» Given data
◇ ◇ ◇ ◇ ◇ ◇ ◇

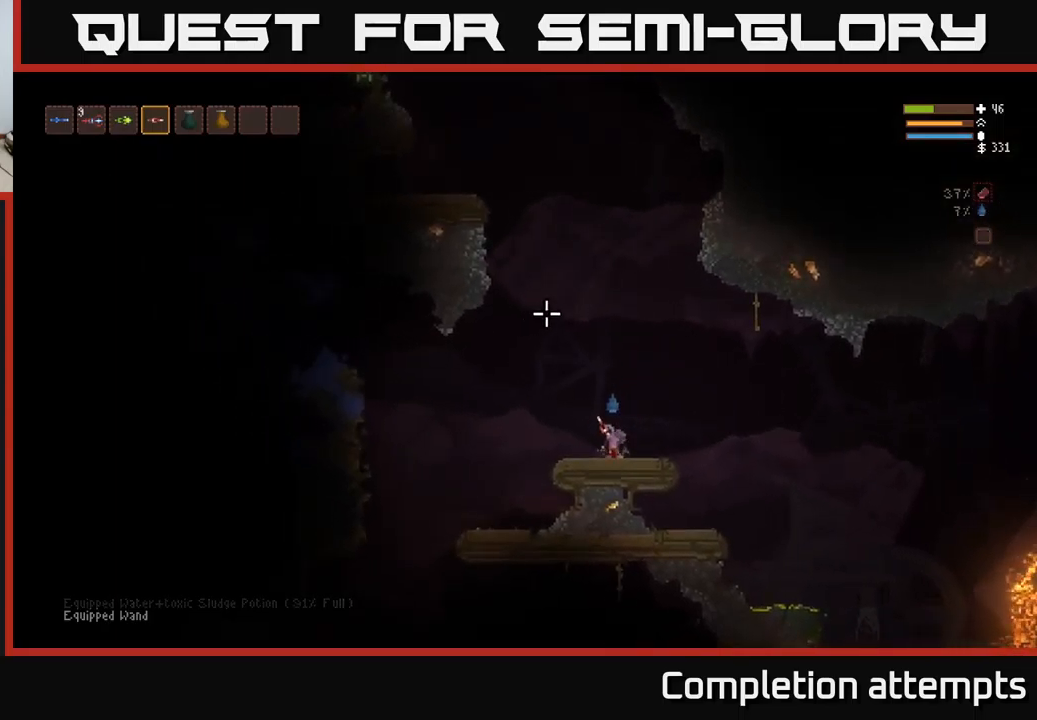
{"buttons": ["L2"], "left_stick": "left", "right_stick": "up-left", "events": [[200, "L2", "down"], [434, "left_stick", "left"]]}
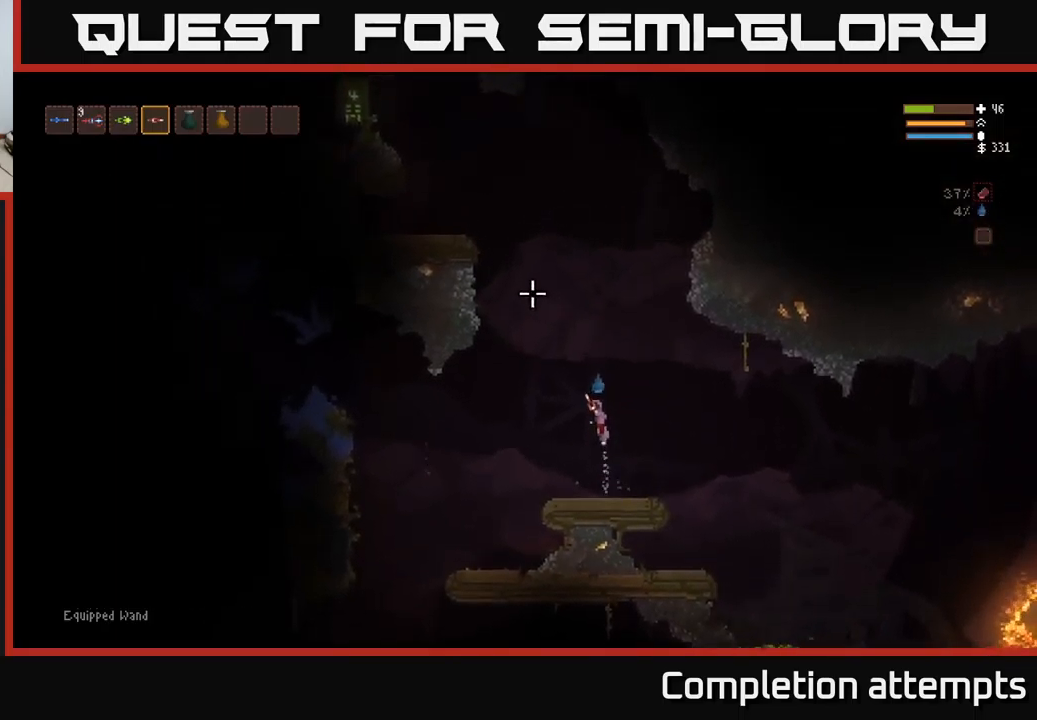
{"buttons": ["L2"], "left_stick": "left", "right_stick": "up-left", "events": []}
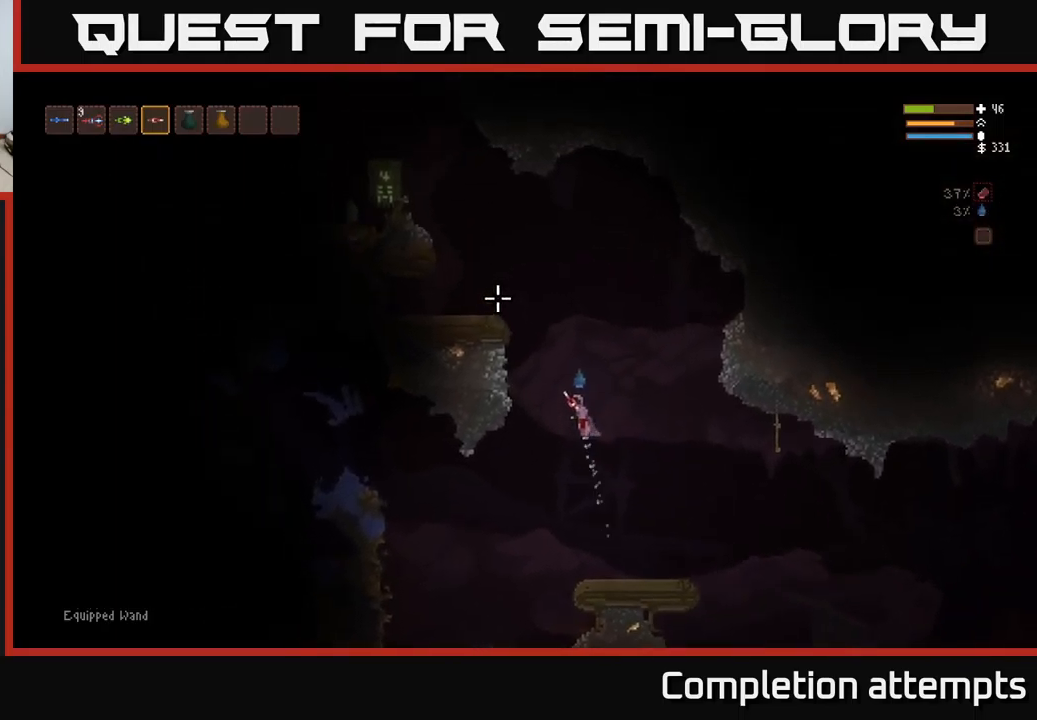
{"buttons": ["L2"], "left_stick": "left", "right_stick": "up-left", "events": [[267, "left_stick", "up-left"], [417, "left_stick", "left"]]}
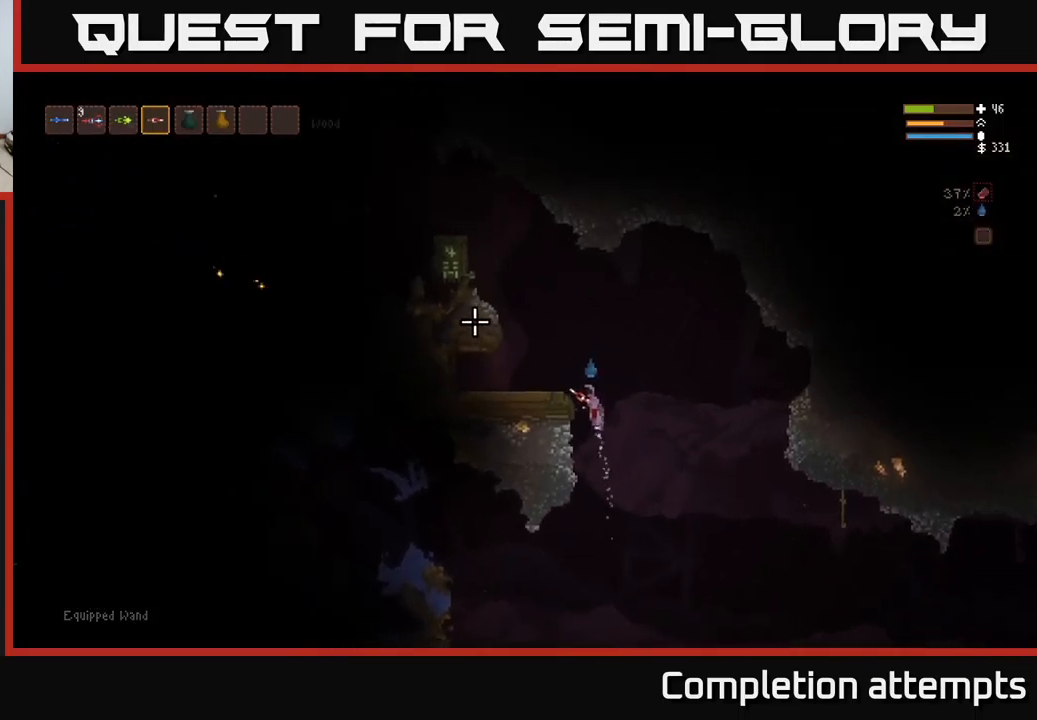
{"buttons": [], "left_stick": "center", "right_stick": "up-left", "events": [[200, "L2", "up"], [367, "left_stick", "center"]]}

◇ ◇ ◇ ◇ ◇ ◇ ◇

» Activity
A verbatim copy of the listing, with all pictures removed, is required.

» Solution
{"buttons": ["L2"], "left_stick": "left", "right_stick": "up-left", "events": [[200, "L2", "down"], [434, "left_stick", "left"]]}
{"buttons": ["L2"], "left_stick": "left", "right_stick": "up-left", "events": []}
{"buttons": ["L2"], "left_stick": "left", "right_stick": "up-left", "events": [[267, "left_stick", "up-left"], [417, "left_stick", "left"]]}
{"buttons": [], "left_stick": "center", "right_stick": "up-left", "events": [[200, "L2", "up"], [367, "left_stick", "center"]]}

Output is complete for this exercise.